Exercise objective →
Where the records below show the word "Wildberries" in a line, please copy that line.

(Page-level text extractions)
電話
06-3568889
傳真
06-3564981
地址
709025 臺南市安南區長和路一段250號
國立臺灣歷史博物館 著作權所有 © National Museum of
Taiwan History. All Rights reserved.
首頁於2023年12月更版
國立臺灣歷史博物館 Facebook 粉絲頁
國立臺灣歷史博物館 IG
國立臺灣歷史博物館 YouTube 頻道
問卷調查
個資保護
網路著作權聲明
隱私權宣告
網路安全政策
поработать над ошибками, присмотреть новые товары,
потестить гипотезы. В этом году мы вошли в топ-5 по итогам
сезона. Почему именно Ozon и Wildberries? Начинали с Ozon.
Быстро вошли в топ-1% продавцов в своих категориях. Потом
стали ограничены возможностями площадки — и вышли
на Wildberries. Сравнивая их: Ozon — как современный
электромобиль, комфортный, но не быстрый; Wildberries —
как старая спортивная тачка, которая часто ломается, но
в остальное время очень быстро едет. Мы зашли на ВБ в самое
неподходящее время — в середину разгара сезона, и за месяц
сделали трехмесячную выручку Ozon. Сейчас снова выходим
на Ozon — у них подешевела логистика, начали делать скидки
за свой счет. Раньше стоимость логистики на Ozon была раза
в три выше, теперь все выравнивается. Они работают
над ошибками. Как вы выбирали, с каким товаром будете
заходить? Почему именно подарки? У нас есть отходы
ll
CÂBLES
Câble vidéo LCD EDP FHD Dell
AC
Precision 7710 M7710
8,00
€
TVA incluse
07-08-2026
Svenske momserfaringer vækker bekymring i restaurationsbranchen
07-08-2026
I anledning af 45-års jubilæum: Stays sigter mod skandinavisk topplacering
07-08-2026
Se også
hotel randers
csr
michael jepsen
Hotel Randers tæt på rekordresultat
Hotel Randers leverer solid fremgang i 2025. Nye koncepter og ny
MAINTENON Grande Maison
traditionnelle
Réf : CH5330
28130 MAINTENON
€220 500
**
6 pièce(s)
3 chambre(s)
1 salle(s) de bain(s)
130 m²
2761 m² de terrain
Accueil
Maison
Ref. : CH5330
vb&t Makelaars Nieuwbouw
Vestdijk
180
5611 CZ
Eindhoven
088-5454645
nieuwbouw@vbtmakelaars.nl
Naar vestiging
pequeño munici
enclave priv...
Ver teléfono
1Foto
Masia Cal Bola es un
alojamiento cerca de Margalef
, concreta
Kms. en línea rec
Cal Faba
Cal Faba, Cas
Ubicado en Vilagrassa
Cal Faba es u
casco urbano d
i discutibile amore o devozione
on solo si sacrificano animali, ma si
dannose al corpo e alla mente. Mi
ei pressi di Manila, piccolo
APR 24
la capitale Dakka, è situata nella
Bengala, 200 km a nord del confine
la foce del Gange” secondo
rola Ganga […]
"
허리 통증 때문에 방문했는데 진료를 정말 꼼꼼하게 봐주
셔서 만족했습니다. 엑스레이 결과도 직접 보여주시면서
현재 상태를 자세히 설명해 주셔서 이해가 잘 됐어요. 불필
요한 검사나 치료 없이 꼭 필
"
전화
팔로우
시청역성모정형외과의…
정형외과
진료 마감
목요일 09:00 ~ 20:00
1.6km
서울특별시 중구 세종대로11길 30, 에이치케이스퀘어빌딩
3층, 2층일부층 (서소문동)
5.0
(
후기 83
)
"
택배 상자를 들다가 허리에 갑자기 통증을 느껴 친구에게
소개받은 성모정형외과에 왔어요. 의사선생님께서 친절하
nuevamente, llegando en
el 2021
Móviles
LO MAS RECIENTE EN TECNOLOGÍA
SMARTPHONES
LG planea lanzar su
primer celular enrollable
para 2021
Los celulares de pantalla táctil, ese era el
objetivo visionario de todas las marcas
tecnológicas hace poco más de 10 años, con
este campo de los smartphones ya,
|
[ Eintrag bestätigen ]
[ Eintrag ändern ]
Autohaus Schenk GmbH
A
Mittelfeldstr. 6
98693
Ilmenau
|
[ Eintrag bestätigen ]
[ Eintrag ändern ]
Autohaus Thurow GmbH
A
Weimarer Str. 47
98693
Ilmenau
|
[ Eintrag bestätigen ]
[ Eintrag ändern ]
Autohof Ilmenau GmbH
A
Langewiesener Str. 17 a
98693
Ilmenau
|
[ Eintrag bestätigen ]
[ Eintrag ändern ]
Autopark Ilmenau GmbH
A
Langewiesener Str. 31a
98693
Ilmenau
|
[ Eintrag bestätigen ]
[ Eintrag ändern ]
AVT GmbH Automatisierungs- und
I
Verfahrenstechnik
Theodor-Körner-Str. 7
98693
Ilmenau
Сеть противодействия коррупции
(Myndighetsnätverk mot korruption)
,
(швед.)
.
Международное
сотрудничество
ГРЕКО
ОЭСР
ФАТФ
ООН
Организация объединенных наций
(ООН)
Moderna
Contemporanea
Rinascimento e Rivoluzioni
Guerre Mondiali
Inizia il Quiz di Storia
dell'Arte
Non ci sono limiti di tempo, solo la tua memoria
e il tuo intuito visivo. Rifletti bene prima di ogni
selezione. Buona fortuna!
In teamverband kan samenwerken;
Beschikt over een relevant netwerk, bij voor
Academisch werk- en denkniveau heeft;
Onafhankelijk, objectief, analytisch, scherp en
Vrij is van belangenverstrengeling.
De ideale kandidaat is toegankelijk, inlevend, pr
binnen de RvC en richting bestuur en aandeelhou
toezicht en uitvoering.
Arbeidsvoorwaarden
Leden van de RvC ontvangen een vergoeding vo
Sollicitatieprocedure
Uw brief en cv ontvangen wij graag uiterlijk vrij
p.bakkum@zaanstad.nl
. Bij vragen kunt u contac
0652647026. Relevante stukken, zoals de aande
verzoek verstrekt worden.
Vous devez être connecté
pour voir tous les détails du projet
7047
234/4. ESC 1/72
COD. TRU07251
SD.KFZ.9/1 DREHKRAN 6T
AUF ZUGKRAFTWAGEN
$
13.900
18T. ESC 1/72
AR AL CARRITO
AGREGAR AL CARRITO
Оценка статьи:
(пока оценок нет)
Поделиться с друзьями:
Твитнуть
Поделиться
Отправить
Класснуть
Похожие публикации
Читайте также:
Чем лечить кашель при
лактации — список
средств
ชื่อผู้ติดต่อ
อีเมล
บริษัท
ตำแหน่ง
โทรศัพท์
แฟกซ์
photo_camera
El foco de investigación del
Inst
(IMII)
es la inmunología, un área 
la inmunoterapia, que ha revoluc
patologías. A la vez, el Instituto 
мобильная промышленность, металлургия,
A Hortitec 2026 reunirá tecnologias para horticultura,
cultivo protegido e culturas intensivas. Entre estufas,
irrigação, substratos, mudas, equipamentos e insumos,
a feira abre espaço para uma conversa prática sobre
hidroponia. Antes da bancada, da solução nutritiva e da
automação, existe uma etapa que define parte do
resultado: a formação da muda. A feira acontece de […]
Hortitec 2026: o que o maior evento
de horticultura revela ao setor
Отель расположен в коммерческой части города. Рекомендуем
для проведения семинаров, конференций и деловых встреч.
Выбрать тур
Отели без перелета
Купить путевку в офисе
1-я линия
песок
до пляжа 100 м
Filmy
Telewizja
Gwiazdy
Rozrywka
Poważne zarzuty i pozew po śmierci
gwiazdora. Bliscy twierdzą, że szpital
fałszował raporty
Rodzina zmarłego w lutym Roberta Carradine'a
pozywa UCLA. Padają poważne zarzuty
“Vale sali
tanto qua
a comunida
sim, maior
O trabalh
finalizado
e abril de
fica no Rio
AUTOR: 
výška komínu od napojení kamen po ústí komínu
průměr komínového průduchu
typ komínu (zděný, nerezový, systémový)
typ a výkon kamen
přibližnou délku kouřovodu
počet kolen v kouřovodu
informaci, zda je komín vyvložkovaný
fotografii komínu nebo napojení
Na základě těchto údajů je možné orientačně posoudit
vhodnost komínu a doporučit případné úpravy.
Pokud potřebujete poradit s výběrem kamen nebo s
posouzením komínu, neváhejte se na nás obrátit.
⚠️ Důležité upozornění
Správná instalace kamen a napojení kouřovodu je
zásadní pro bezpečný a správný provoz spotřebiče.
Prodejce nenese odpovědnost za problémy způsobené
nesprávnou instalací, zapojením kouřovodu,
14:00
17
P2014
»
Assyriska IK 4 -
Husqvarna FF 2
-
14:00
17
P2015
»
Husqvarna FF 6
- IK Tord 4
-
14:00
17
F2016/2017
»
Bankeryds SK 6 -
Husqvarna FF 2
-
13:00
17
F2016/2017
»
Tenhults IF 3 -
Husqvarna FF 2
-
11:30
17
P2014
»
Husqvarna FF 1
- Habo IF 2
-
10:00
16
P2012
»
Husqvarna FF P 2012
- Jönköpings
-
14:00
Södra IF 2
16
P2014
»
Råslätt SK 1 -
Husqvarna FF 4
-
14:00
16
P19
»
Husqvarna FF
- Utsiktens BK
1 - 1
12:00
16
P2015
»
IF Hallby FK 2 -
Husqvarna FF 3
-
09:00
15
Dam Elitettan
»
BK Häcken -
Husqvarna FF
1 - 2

Solution for this problem →
сезона. Почему именно Ozon и Wildberries? Начинали с Ozon.
на Wildberries. Сравнивая их: Ozon — как современный
электромобиль, комфортный, но не быстрый; Wildberries —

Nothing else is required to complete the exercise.